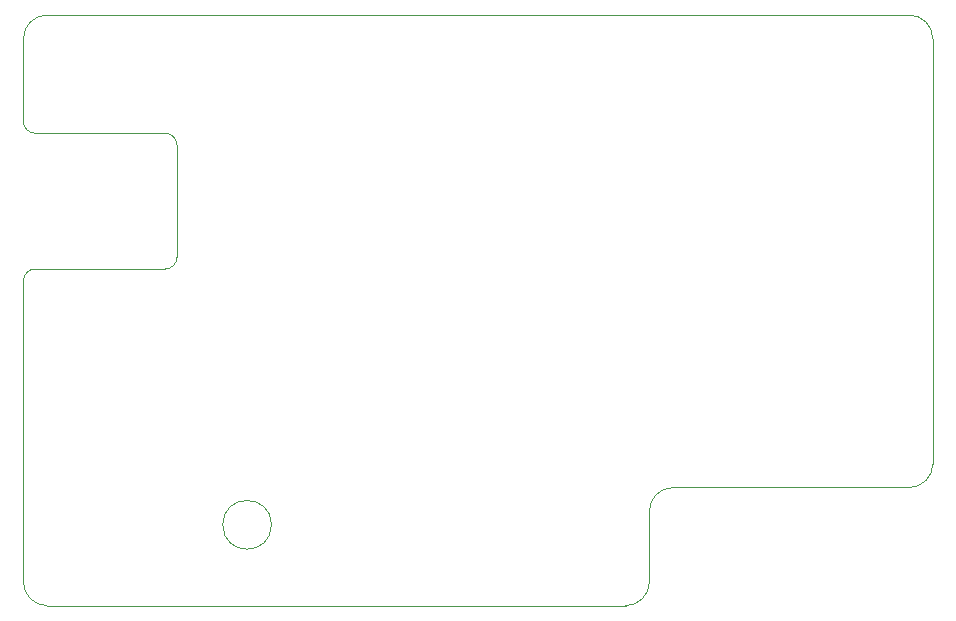
<source format=gm1>
G04 #@! TF.FileFunction,Profile,NP*
%FSLAX46Y46*%
G04 Gerber Fmt 4.6, Leading zero omitted, Abs format (unit mm)*
G04 Created by KiCad (PCBNEW 0.201512291232+6408~40~ubuntu14.04.1-stable) date Mon 28 Mar 2016 01:31:09 BST*
%MOMM*%
G01*
G04 APERTURE LIST*
%ADD10C,0.100000*%
G04 APERTURE END LIST*
D10*
X152000000Y-100500000D02*
X152000000Y-126000000D01*
X152000000Y-80000000D02*
X152000000Y-87000000D01*
X165000000Y-89000000D02*
G75*
G03X164000000Y-88000000I-1000000J0D01*
G01*
X164000000Y-99500000D02*
G75*
G03X165000000Y-98500000I0J1000000D01*
G01*
X153000000Y-99500000D02*
G75*
G03X152000000Y-100500000I0J-1000000D01*
G01*
X152000000Y-87000000D02*
G75*
G03X153000000Y-88000000I1000000J0D01*
G01*
X165000000Y-98500000D02*
X165000000Y-89000000D01*
X153000000Y-99500000D02*
X164000000Y-99500000D01*
X153000000Y-88000000D02*
X164000000Y-88000000D01*
X173006056Y-121158000D02*
G75*
G03X173006056Y-121158000I-2064056J0D01*
G01*
X229000000Y-80000000D02*
G75*
G03X227000000Y-78000000I-2000000J0D01*
G01*
X154000000Y-78000000D02*
G75*
G03X152000000Y-80000000I0J-2000000D01*
G01*
X152000000Y-126000000D02*
G75*
G03X154000000Y-128000000I2000000J0D01*
G01*
X203000000Y-128000000D02*
G75*
G03X205000000Y-126000000I0J2000000D01*
G01*
X207000000Y-118000000D02*
G75*
G03X205000000Y-120000000I0J-2000000D01*
G01*
X227000000Y-118000000D02*
G75*
G03X229000000Y-116000000I0J2000000D01*
G01*
X229000000Y-80000000D02*
X229000000Y-116000000D01*
X154000000Y-78000000D02*
X227000000Y-78000000D01*
X203000000Y-128000000D02*
X154000000Y-128000000D01*
X205000000Y-120000000D02*
X205000000Y-126000000D01*
X227000000Y-118000000D02*
X207000000Y-118000000D01*
M02*

</source>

####################

### WHAT NEEDS TO BE DONE:
Where a line of the records contains the word "format", copy that line.

### WORKED SOLUTION:
<source format=gm1>
G04 Gerber Fmt 4.6, Leading zero omitted, Abs format (unit mm)*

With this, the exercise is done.